The Navier-Stokes equations are then integrated with two different time steps within the time-splitting approach. The slow mode is identical to ROMS, whereas the fast mode (in the NBQ equations) is 3D and the fast time step includes the integration of the compressible terms of the momentum and continuity equations. In vector form:

\[ \begin{align}\begin{aligned}\begin{split}\frac{\partial \rho \vec{\textbf v}}{\partial t} = &\underbrace{ - \vec{\nabla} . (\rho \vec{\textbf v} \otimes \vec{\textbf v}) - 2 \rho \vec{\Omega} \times \vec{\textbf v} - \vec{\nabla} (\int_{z}^{\xi_f} (\rho_s - \rho_0) g ~dz') + \vec{ \mathcal{F}}_{\vec{\textbf v} }+ \vec{ \mathcal{D}}_{\vec{\textbf v} } }_{{\color{red} {SLOW}}}\\ &\underbrace{ -\rho_0 g \vec{\nabla} \xi_f - \vec{\nabla} P_f + \rho \vec{\textbf g} + \lambda \vec{\nabla} (\vec{\nabla} . \vec{\textbf v} )}_{{\color{red} {FAST}}}\\ \frac{\partial \rho_f}{\partial t} = & - \frac{\partial \rho_s}{\partial t} - \vec{\nabla} . (\rho \vec{\textbf v}) &\\ P_f = & ~c_s^{2} ~\rho_f &\end{split}\\\frac{\partial \xi_f}{\partial t} = & ~w_f \rvert_{z=\xi} -\vec{\textbf v}_f \rvert_{z=\xi} . \vec{\nabla} \xi_f &\\\frac{\partial \rho C_s }{\partial t} = & - \vec{\nabla} . (\rho \vec{\textbf v} C_s) + \mathcal{F}_C + \mathcal{D}_C &\\\rho_s = & ~\rho (T_s,S_s,\xi_f) &\\\rho = & ~\rho_s + \rho_f\end{aligned}\end{align} \]

The momentum is integrated both in slow and fast modes but the right-hand-side of the equation is split in two parts: a slow part, made of slowly varying terms (advection, Coriolis force, baroclinic pressure force and viscous dissipation), and a fast part, made of fast-varying terms (the surface-induced and compressible pressure force, the weight and the dissipation associated with bulk-viscosity).

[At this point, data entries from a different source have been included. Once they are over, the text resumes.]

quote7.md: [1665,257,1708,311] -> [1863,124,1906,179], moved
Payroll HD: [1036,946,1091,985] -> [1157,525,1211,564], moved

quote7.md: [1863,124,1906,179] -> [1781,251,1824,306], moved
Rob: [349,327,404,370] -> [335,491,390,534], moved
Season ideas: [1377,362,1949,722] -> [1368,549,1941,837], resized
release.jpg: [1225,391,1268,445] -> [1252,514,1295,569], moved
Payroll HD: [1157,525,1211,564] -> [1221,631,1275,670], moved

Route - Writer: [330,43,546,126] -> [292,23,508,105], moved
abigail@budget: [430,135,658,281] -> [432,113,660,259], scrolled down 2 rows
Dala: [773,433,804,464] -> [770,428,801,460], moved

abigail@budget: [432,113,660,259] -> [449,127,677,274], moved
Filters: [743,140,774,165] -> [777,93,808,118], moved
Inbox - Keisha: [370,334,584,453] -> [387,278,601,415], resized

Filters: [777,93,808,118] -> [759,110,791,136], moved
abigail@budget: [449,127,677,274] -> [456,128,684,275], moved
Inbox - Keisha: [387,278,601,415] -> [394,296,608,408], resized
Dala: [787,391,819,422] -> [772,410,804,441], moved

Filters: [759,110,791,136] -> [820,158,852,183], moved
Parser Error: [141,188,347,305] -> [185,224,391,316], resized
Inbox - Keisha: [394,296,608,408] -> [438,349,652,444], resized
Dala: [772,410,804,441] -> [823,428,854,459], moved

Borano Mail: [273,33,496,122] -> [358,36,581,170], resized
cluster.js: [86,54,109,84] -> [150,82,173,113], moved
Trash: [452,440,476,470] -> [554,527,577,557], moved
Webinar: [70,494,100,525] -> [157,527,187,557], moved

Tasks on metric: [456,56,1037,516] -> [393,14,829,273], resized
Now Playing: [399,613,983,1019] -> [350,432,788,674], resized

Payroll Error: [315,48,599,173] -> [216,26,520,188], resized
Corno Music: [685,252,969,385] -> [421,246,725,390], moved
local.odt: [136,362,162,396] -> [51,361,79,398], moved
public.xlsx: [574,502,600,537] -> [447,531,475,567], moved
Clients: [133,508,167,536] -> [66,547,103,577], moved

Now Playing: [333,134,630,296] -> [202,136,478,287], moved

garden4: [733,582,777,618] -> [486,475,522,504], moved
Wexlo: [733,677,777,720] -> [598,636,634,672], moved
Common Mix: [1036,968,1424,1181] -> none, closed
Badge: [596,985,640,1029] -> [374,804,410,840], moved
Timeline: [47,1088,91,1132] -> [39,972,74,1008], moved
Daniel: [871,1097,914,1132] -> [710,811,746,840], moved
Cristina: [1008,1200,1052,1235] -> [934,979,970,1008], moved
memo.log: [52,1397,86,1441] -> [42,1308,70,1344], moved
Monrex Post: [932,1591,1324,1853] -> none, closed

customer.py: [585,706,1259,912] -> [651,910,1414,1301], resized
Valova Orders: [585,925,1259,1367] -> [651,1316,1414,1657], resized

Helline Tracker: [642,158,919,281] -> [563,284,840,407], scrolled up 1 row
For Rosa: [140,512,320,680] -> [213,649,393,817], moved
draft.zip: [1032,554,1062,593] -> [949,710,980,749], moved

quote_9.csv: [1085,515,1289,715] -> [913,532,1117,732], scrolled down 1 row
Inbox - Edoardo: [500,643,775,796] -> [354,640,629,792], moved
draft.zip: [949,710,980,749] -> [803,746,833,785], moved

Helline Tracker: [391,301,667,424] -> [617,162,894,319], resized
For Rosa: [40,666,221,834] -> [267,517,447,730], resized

This momentum equation is numerically integrated twice, once with a large time-step keeping the fast part constant, and once with a smaller time-step keeping the slow part constant. This is much more computationally efficient than integrating the whole set of equations at the same fast time step. More details can be found in Auclair et al. [2018].

Note that the solved acoustic waves can become pseudo-acoustic if their phase speed \(c_s\) is artificially slowed down (it is a model input). In this case, high-frequency processes associated with bulk compressibility may be unphysical, but a coherent solution for slow non-hydrostatic dynamics is preserved, while the CFL constraint is relaxed.